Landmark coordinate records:
^^^^

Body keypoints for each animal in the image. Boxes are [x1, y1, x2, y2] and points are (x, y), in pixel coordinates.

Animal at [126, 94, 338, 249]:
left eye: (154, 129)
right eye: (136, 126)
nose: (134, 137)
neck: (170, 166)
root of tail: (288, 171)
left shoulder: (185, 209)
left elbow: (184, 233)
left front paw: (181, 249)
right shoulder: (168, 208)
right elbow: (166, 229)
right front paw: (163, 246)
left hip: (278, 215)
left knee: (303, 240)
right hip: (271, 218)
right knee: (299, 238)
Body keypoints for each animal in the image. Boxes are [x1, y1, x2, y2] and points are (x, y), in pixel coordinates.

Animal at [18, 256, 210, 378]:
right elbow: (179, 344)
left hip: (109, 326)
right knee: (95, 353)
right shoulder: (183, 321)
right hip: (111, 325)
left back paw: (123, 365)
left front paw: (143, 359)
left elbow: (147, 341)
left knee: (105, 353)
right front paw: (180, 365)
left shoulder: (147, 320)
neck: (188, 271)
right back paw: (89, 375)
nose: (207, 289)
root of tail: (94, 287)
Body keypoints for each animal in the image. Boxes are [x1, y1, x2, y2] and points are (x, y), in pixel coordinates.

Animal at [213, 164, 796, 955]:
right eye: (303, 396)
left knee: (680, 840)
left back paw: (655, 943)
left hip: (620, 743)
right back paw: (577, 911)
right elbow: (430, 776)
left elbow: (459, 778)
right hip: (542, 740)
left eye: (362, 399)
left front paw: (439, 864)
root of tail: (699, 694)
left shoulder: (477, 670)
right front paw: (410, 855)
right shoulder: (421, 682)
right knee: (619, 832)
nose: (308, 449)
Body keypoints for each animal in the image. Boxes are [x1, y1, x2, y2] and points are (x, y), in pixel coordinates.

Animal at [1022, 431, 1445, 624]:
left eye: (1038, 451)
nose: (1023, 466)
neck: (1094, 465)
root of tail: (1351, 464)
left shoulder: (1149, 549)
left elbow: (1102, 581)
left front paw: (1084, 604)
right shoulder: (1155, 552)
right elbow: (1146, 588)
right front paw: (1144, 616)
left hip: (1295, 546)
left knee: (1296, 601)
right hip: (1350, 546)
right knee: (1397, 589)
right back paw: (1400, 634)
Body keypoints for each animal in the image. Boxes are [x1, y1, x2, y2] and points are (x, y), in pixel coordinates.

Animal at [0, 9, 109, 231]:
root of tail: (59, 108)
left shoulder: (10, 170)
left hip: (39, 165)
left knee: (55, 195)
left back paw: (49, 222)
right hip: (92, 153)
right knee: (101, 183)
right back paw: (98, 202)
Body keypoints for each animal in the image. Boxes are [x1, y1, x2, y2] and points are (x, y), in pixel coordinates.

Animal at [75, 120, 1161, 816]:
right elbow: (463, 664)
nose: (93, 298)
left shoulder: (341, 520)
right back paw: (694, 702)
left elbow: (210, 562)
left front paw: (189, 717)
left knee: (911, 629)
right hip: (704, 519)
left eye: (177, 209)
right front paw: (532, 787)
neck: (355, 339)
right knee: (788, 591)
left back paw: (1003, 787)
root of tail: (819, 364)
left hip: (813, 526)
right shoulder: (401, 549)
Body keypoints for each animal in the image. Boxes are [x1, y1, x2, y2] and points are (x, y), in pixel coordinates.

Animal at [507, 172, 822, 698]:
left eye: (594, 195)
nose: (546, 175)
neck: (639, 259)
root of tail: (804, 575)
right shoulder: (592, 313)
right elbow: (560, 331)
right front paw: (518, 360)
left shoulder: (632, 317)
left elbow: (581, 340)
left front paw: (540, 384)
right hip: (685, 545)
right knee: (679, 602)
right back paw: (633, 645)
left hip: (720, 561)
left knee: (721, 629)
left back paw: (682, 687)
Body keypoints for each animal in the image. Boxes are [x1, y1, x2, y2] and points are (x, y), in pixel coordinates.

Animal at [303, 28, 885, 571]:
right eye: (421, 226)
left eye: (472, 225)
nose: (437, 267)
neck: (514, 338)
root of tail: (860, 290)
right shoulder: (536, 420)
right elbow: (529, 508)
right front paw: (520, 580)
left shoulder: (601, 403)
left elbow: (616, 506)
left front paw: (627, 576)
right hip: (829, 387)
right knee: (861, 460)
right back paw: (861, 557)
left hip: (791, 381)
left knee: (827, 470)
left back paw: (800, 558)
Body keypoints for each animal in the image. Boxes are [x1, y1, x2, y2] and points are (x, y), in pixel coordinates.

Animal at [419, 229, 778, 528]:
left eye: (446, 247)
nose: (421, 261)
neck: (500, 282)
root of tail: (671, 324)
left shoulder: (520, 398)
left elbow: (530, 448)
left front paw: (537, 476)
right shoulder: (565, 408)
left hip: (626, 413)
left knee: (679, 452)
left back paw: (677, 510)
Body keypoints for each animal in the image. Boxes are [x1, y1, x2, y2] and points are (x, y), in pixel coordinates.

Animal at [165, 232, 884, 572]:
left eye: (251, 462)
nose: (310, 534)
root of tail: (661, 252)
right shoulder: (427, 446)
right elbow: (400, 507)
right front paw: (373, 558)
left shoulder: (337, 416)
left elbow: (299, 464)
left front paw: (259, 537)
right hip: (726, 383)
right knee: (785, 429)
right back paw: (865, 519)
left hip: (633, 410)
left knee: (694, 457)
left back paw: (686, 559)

^^^^

What you have to do —
Starting at the line above that contains "right front paw: (1144, 616)", write out each line exactly until the line that contains "left back paw: (1003, 787)" has been written, and stop there.

Output —
right front paw: (1144, 616)
left hip: (1295, 546)
left knee: (1296, 601)
right hip: (1350, 546)
right knee: (1397, 589)
right back paw: (1400, 634)
Body keypoints for each animal in the image. Boxes are [x1, y1, x2, y2] and points are (x, y), in pixel coordinates.

Animal at [0, 9, 109, 231]:
root of tail: (59, 108)
left shoulder: (10, 170)
left hip: (39, 165)
left knee: (55, 195)
left back paw: (49, 222)
right hip: (92, 153)
right knee: (101, 183)
right back paw: (98, 202)
Body keypoints for each animal in the image. Boxes are [x1, y1, x2, y2] and points are (x, y), in pixel coordinates.

Animal at [75, 120, 1161, 816]:
right elbow: (463, 664)
nose: (93, 298)
left shoulder: (341, 520)
right back paw: (694, 702)
left elbow: (210, 562)
left front paw: (189, 717)
left knee: (911, 629)
right hip: (704, 519)
left eye: (177, 209)
right front paw: (532, 787)
neck: (355, 339)
right knee: (788, 591)
left back paw: (1003, 787)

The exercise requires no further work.